• [ABOUT THIS EXERCISE] Reproduce the lines of the items from the one containing "musulmana..." down to the one containing "1 პრომო კოდით დანაზოგს იღებთ ერთჯერადად!", substituting "NOTÍCIES" for "ACTUALITATS" and leaving everything else unchanged. Omit the pictures from the output.

• [INFORMATION]

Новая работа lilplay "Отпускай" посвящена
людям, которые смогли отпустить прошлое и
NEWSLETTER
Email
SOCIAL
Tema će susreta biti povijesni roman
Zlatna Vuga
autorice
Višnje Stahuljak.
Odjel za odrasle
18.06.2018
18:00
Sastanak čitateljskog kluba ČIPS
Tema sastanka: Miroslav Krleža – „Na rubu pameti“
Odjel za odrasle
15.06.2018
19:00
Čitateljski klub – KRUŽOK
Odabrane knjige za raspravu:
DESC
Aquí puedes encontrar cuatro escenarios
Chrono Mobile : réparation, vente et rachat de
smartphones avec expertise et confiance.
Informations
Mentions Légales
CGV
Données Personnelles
--
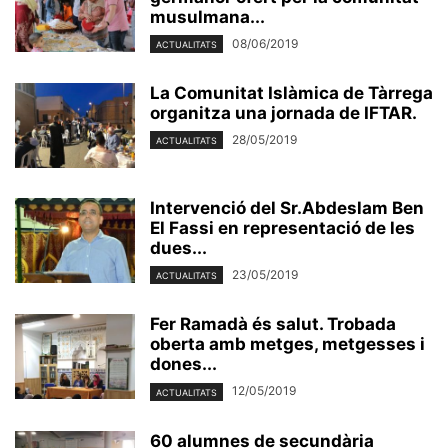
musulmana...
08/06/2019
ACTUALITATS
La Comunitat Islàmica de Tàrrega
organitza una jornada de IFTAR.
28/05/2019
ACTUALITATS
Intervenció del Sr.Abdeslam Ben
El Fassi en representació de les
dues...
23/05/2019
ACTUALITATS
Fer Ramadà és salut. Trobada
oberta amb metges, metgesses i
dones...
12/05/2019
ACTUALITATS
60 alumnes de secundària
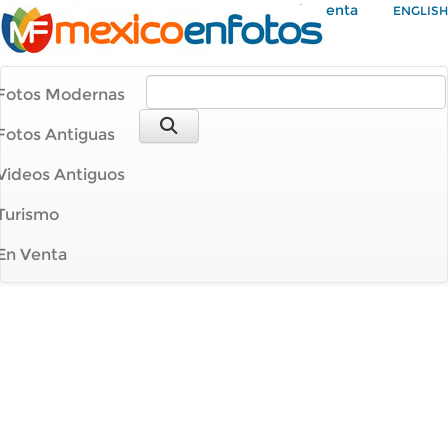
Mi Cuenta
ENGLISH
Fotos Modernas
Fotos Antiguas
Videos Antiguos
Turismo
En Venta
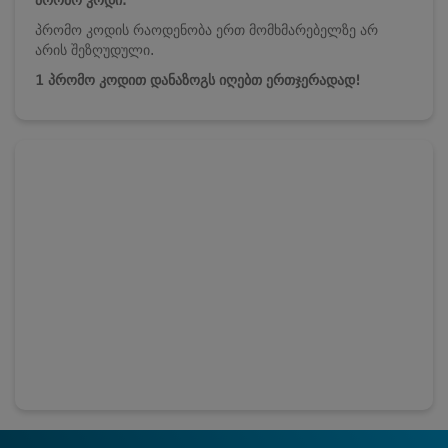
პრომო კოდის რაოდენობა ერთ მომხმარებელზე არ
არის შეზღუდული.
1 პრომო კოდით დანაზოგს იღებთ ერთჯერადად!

• [ANSWER TO THIS PROBLEM]
musulmana...
08/06/2019
NOTÍCIES
La Comunitat Islàmica de Tàrrega
organitza una jornada de IFTAR.
28/05/2019
NOTÍCIES
Intervenció del Sr.Abdeslam Ben
El Fassi en representació de les
dues...
23/05/2019
NOTÍCIES
Fer Ramadà és salut. Trobada
oberta amb metges, metgesses i
dones...
12/05/2019
NOTÍCIES
60 alumnes de secundària
Mi Cuenta
ENGLISH
Fotos Modernas
Fotos Antiguas
Videos Antiguos
Turismo
En Venta
პრომო კოდის რაოდენობა ერთ მომხმარებელზე არ
არის შეზღუდული.
1 პრომო კოდით დანაზოგს იღებთ ერთჯერადად!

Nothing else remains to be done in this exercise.